Dejé de respirar, dejé de pensar, dejé de todo y me quedé con los dedos crispados sobre la cadena, en la oscuridad, acompañado únicamente por el aliento de las olas y los chirridos de las conchas. Me dolía todo, mis articulaciones se estaban soldando, tenía la impresión de que estaba allí desde hacía siglos y me parecía que mi corazón iba a estallar. Permanecí así por lo menos durante cinco minutos, con los ojos como platos y la boca medio abierta.

¿Qué coño podía hacer yo? Estaba al borde del síncope y temblaba débilmente. Mierda, ¿qué tipo de jugada me estaba preparando? Normalmente tendría que habérmelo cargado desde hacía ya un buen rato. ¿Qué coño quería decir eso, eh?, ¿qué jugada hijo putesca trataba de hacerme, eh?, ¡ME CAGO EN TODO!

Era una locura hacer eso pero ya no podía esperar más. Quería terminar de una vez. Me arriesgué a sacar un ojo mordiéndome los labios.

Tardé tres segundos en verlo y no entendí la cosa enseguida; no entendí qué hacía. Luego la respuesta estalló en mi cabeza como la luz de un flash, ¡santo Dios, aquel gilipollas se largaba! No era un sueño, el tipo estaba subiendo tranquilamente la duna ayudándose con las manos. Yo veía cómo bailaba su condenado culo blanco, mierda, seguro que no era un sueño, ¡el majara aquel había dado media vuelta!

Me deslicé sobre las rodillas con los pulmones ardiendo y maldije al mariconazo aquel. No conseguía desplegar los dedos. Lo maldije con todas mis fuerzas.

Permanecí un momento tranquilo con la barbilla apoyada en las rodillas. A continuación, me deshice de la cadena y subí hacia la carretera con las piernas todavía un poco flojas y las mandíbulas doloridas.

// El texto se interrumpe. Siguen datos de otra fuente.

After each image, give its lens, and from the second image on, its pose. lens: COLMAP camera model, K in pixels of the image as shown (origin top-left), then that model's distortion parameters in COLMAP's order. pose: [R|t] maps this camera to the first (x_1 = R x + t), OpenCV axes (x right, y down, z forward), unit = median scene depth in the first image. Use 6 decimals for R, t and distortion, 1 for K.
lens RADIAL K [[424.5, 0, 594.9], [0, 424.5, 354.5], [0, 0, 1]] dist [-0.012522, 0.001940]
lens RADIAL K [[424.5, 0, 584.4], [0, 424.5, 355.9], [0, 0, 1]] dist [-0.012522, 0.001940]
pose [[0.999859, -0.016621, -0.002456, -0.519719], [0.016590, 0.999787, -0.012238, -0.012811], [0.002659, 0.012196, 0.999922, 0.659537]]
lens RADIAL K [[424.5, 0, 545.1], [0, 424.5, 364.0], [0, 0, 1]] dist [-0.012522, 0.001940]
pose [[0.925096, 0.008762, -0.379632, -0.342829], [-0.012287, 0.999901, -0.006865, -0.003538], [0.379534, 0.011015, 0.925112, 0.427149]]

No quería seguir pensando en el asunto. Ahora el día estaba naciendo. Hacía buen tiempo, era la temperatura ideal para caminar un poco, lo cual también es bueno para los nervios. El cielo era rosa. Me gustaba. El mar era rosa, mis pies eran rosas, y el asfalto también. Era fácil caminar con un ambiente así. Me sequé la cara con la camiseta, y también las manos, y me pregunté si el majara se habría ido a dormir o estaría dando de comer a los tigres.

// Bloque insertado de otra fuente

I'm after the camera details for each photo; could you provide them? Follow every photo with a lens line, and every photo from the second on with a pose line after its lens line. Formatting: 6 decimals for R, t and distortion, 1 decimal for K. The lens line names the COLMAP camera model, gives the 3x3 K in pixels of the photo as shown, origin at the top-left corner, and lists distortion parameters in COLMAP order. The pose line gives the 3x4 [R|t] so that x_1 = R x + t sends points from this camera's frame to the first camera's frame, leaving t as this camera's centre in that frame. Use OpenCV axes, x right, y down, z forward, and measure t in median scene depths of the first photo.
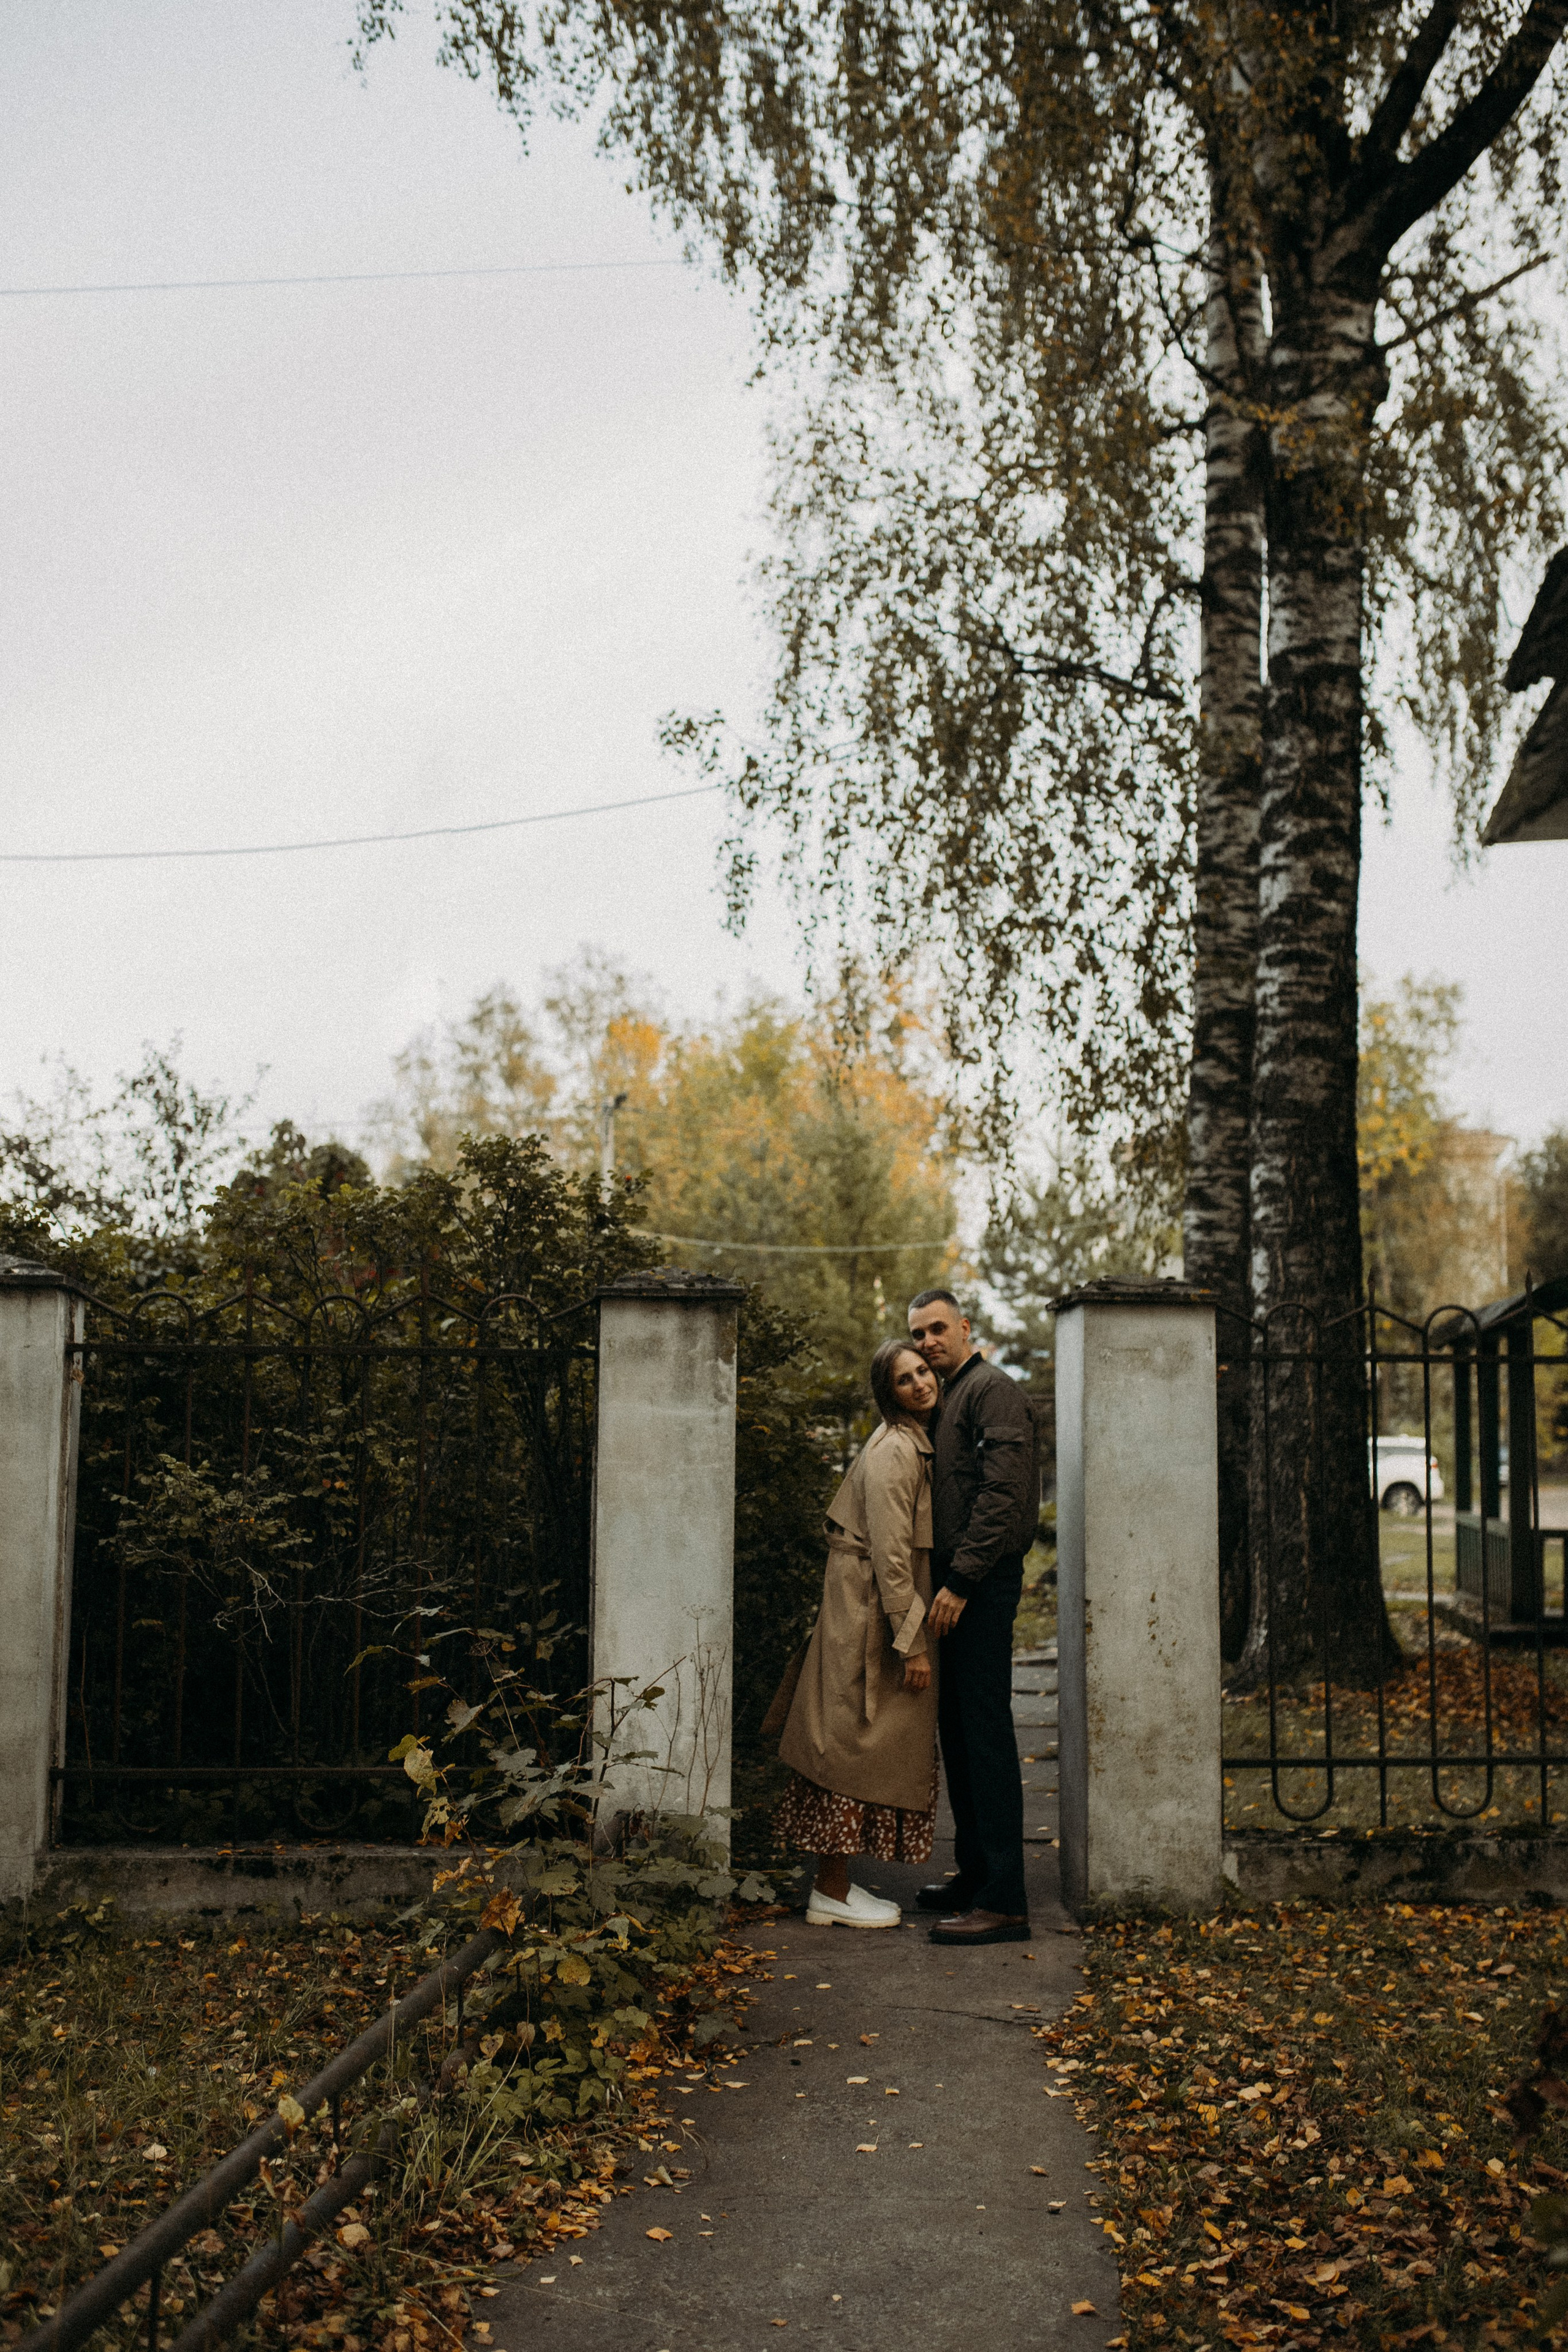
lens RADIAL K [[2195.1, 0, 773.0], [0, 2195.1, 1179.2], [0, 0, 1]] dist [-0.046883, 0.031773]
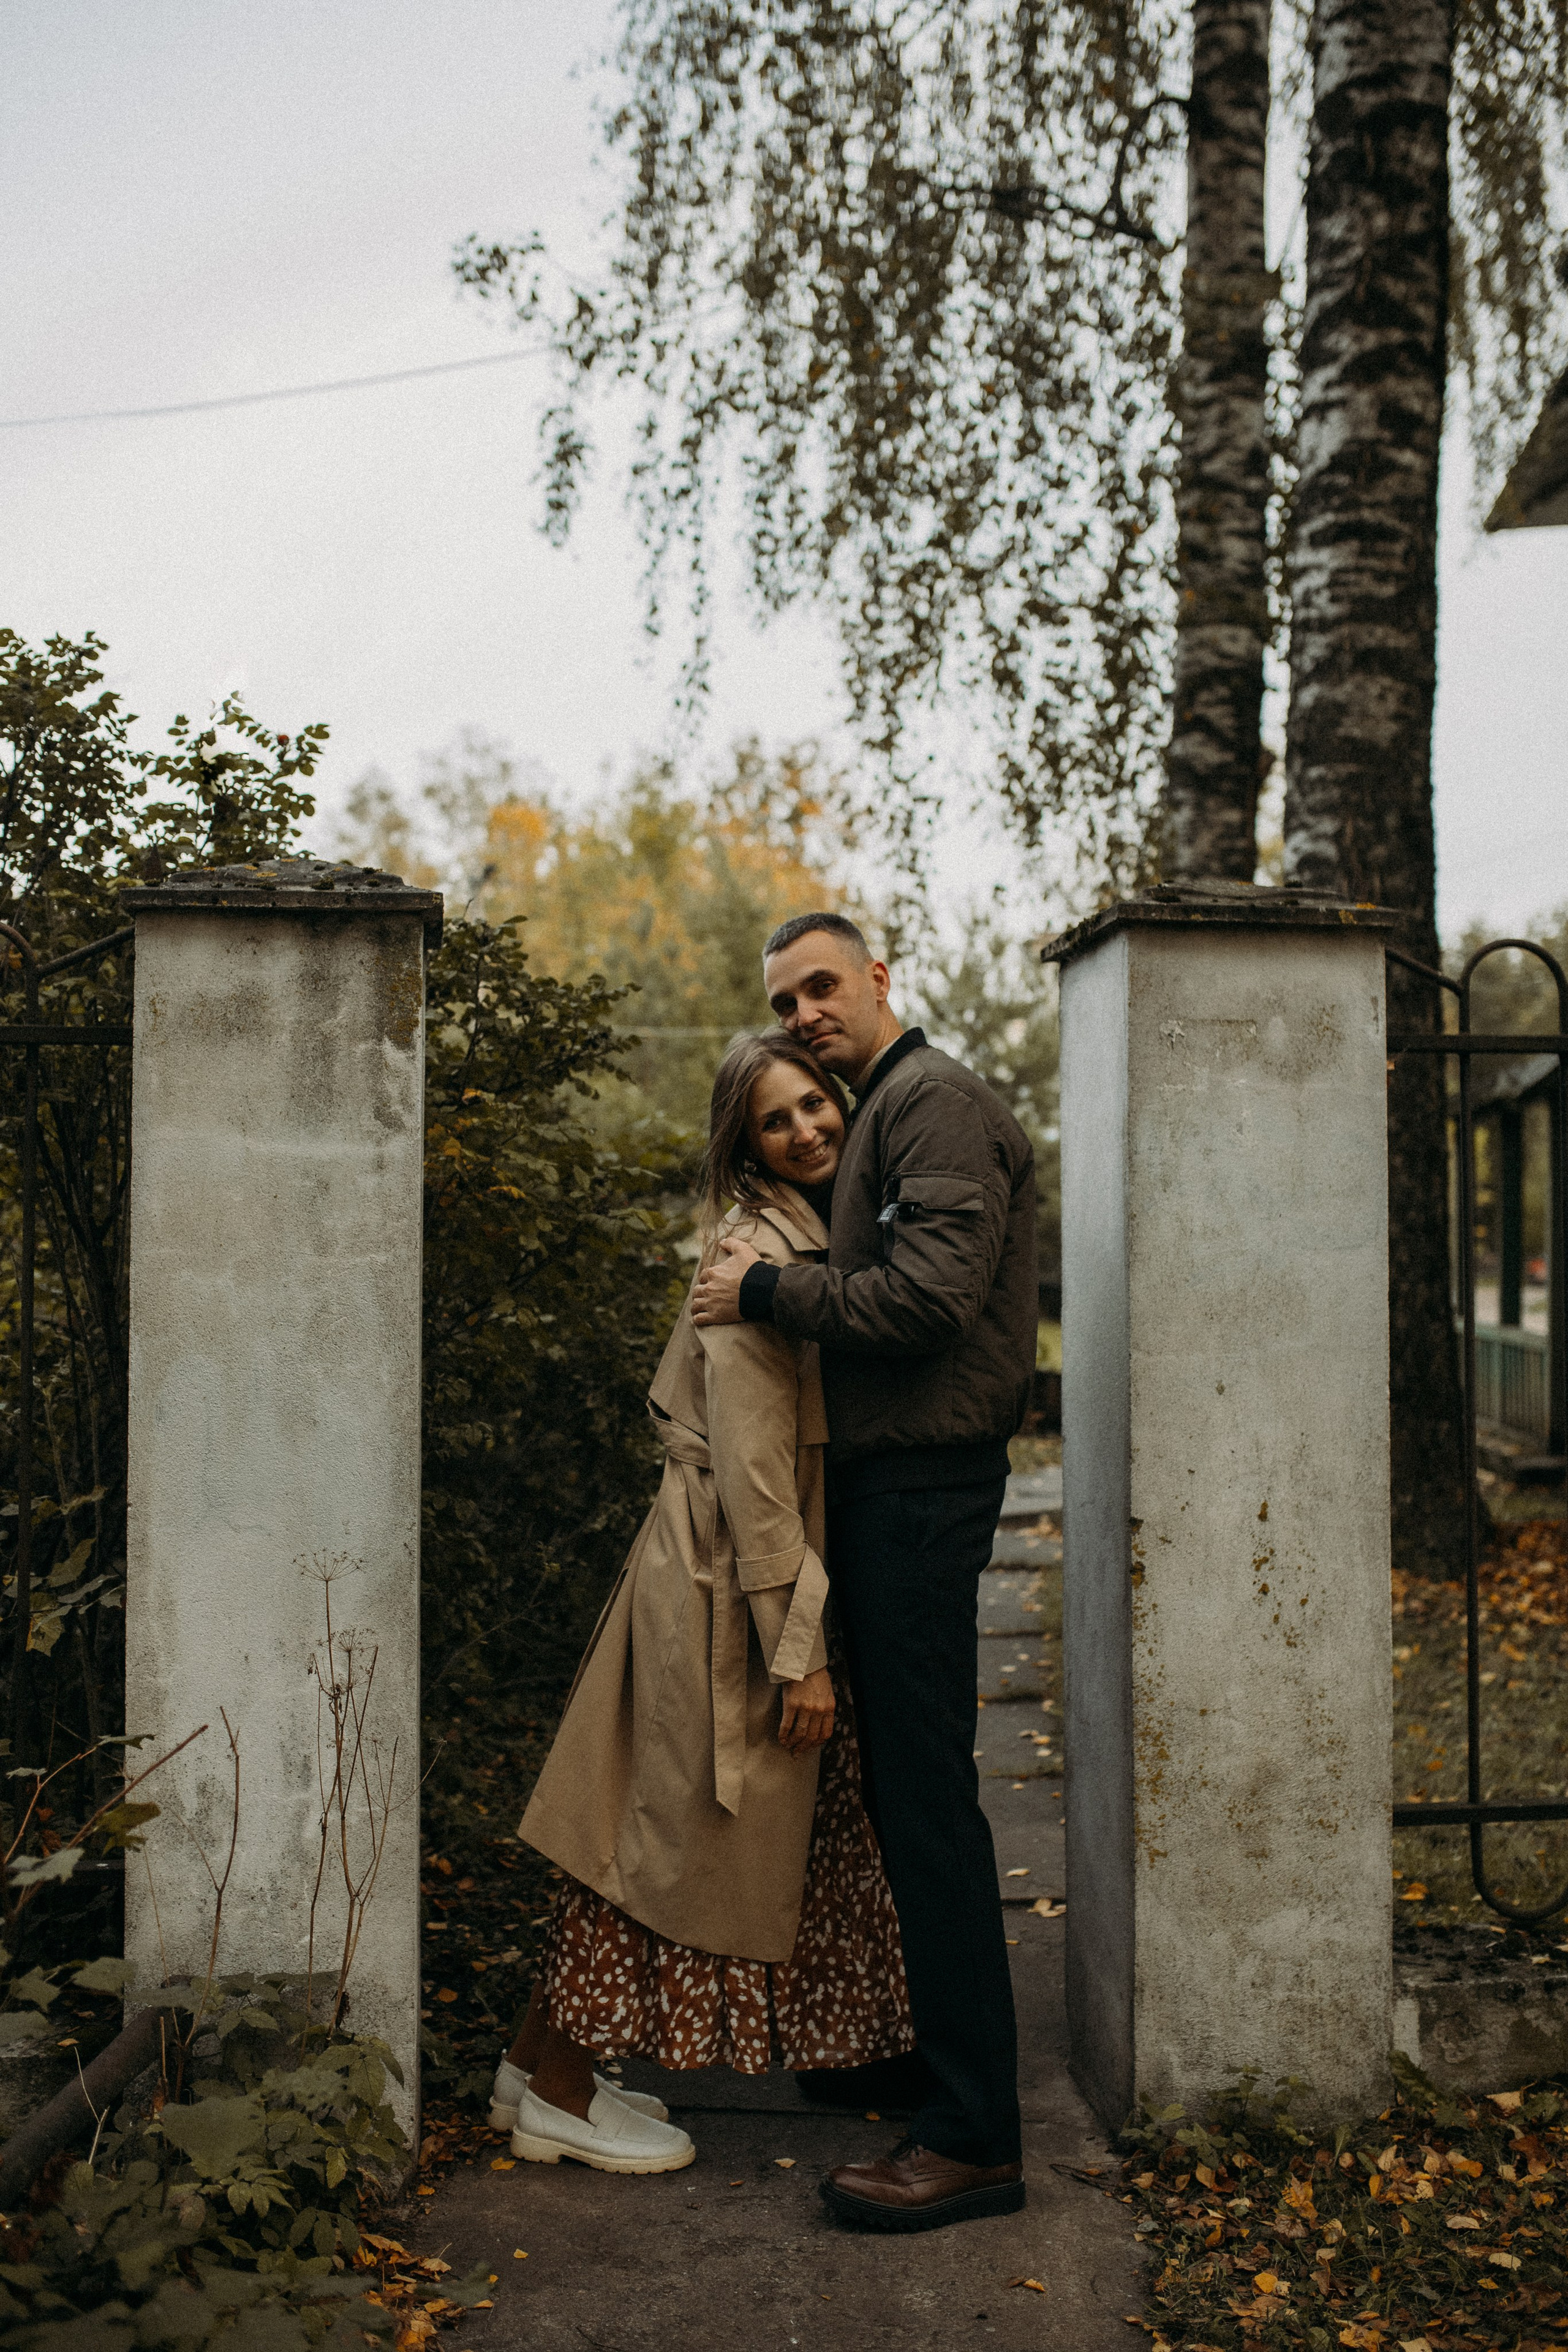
lens RADIAL K [[2195.1, 0, 773.0], [0, 2195.1, 1179.2], [0, 0, 1]] dist [-0.046883, 0.031773]
pose [[0.999021, -0.007004, 0.043674, 0.021384], [0.003168, 0.996177, 0.087305, 0.038271], [-0.044119, -0.087081, 0.995224, 0.276740]]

Disfruté de un momento de paz intensa durante poco menos de un kilómetro, sin ver a nadie, sin ningún ruido excepto el de algunas gaviotas que despegaban de la playa y giraban en círculo. Esperaba que el sol las desintegrara con un destello de fuego; estaba claramente rojo. Oí que el coche llegaba por detrás y frenaba. No tuve tiempo de pensar y oí los gritos de Yan:

– ¡¡¿BUENO, QUÉ? ¿QUÉ COÑO HACES?!!

Me detuve y los miré.

– Nada -dije-, he dado un paseo.

– Te hemos estado buscando.

Subí detrás, junto al gordo. Lo empujé hacia el centro. El tipo gruñó. La chica gruñó. Aquella pareja tenía el don de ponerte a parir y yo todavía estaba un poco tenso. Yan arrancó y me buscó por el retrovisor; parecía cansado.

– Está bien -dijo-. Hemos acertado esperándote.

No le contesté. Cerré los ojos.

Desembarcamos en casa de Yan a las seis de la mañana. Las cortinas estaban cerradas, casi todos dormían estirados en los cojines o en los sillones, y los supervivientes se habían refugiado en la cocina para hacerse crepés.

Salí disparado hacia el cuarto de baño y dejé correr el agua sobre mi cabeza, muy suavemente, luego bebí y finalmente fui a mear. Los oía reír abajo. Charlar después de una noche en blanco forma parte de los buenos momentos; y bostezar al sol, y comer crepés en la madrugada antes de salir a plena luz sin pensar que todo está perdido de antemano y sin alimentar esperanzas insensatas; simplemente caminar en medio de la acera, levantar la cabeza, subir al coche y esperar cinco minutos antes de ponerlo en marcha, sobre todo si estás aparcado bajo una mimosa en flor o frente a una parada de autobús en la que una chica cruza las piernas y se ríe.